Monica Trauzzi: Welcome to The Cutting Edge. The politics of climate change making its way into the Republican primary race. ClimateWire's new deputy editor, Evan Lehmann, joins me. Evan, congratulations on the new gig.
Evan Lehmann: Thank you very much.
Monica Trauzzi: So, Evan, there's been no shortage of drama among Republican presidential candidates on climate change, and the game really seems to be changing in terms of how establishment candidates are being treated in the polls. What are the key dynamics that are emerging in the early primary states on climate change?

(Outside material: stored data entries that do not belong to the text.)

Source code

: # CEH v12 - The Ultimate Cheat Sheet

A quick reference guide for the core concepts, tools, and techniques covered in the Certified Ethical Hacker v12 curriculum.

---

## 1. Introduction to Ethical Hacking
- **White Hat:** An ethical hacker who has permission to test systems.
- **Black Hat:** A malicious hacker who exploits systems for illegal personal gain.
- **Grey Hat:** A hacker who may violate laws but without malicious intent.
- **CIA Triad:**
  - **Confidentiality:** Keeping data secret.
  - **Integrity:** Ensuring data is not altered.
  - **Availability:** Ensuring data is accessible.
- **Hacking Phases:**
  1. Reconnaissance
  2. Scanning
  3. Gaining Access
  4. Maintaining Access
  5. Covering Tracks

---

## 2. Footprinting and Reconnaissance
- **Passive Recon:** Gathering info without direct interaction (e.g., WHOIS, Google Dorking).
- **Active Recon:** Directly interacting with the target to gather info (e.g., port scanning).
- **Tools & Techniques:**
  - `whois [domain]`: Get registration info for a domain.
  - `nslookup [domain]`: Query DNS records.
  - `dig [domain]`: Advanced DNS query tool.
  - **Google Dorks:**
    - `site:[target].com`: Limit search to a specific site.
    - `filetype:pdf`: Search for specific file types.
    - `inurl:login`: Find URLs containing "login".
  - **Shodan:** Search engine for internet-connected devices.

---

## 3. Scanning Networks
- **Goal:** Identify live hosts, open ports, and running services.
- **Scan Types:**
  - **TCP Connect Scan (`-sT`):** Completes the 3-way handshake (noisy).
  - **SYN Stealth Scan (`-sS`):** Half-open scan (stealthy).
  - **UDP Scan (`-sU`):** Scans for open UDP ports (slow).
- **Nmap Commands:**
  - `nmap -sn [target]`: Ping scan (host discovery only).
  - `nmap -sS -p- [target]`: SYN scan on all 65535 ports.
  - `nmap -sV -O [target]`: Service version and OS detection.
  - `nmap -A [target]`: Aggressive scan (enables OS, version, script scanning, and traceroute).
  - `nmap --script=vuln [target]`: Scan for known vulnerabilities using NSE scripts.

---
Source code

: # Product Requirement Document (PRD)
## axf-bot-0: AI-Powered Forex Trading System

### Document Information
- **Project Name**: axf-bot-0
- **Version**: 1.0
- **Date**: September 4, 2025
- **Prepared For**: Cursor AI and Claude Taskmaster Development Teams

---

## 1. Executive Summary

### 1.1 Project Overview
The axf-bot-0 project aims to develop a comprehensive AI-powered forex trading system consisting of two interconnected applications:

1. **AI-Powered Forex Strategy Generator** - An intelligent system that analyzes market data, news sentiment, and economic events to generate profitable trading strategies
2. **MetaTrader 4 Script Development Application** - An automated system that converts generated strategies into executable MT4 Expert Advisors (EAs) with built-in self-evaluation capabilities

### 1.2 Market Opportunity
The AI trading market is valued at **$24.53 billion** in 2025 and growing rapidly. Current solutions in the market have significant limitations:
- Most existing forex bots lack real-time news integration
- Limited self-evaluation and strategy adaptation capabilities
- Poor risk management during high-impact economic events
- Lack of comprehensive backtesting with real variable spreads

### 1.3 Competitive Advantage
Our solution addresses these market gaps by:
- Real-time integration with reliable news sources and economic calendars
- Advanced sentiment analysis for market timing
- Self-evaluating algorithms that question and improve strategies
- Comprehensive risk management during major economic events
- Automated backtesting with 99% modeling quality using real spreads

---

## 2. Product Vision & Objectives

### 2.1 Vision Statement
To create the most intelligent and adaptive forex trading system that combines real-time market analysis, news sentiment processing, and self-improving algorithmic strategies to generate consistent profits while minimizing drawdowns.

Evan Lehmann: You're seeing two themes sort of emerge, and the first is that almost all the candidates, whether they believe in climate change or don't, are attacking President Obama for putting climate change so high on his national security agenda over ISIS and things like that, they say. And you also see them attack the Clean Power Plan. Some of them call it illegal. All of them, virtually, have promised to roll it back if they're elected. The other side, the other part of the theme is that two candidates -- Trump and Cruz -- are questioning the science, and Trump called it a hoax recently, and Cruz has held a hearing last month that called it liberal dogma. And that's helping them in the polls in Iowa.
Monica Trauzzi: So there are some real dividing lines among the candidates on what they're saying, the message that they're delivering on climate change.
Evan Lehmann: Yeah, there are. It's interesting because in New Hampshire, you see the moderate candidates like Bush and Kasich and Chris Christie not really talking about it at all. They don't see any upside to talking about their belief in climate change, and it could just expose them to attacks from Trump and Rubio and Cruz. So that's interesting.
Monica Trauzzi: But those three aren't doing well in the polls in New Hampshire.
Evan Lehmann: Christie is on the rise in New Hampshire, and it's attracted the attention of Rubio, whose political action campaign, or committee, rather, has released an ad this week that accuses Christie of loving liberal energy policy. Christie, as you know, has endorsed a lot of solar initiatives in New Jersey, and in August passed signed legislation that would increase net metering for solar.
Monica Trauzzi: You spoke with Andrew Smith, the director of the University of New Hampshire Survey Center, for a story that ran this week in ClimateWire, and he contends that Trump is doing really well because voters aren't paying close attention yet. Trump is getting huge crowds at his rallies, though. What's your take on how savvy voters are at this point?
Evan Lehmann: Yeah, you know, he said something that was interesting. He said that there's this myth that New Hampshire voters are all political pros. And he says it's just not true. You know, the exit polling from 2012 showed that 47 percent of primary Republican voters didn't decide who to vote for until three days before the election, and 19 percent didn't make that decision until one day before the election. So there's a large proportion of New Hampshire primary Republicans who haven't made up their mind yet. And with swings like that, Trump's 13-point lead could evaporate pretty quickly.
Monica Trauzzi: It's really interesting to watch these changing dynamics. Thank you, Evan.
Evan Lehmann: Thank you.
Monica Trauzzi: More Cutting Edge coming next Friday. We'll see you then.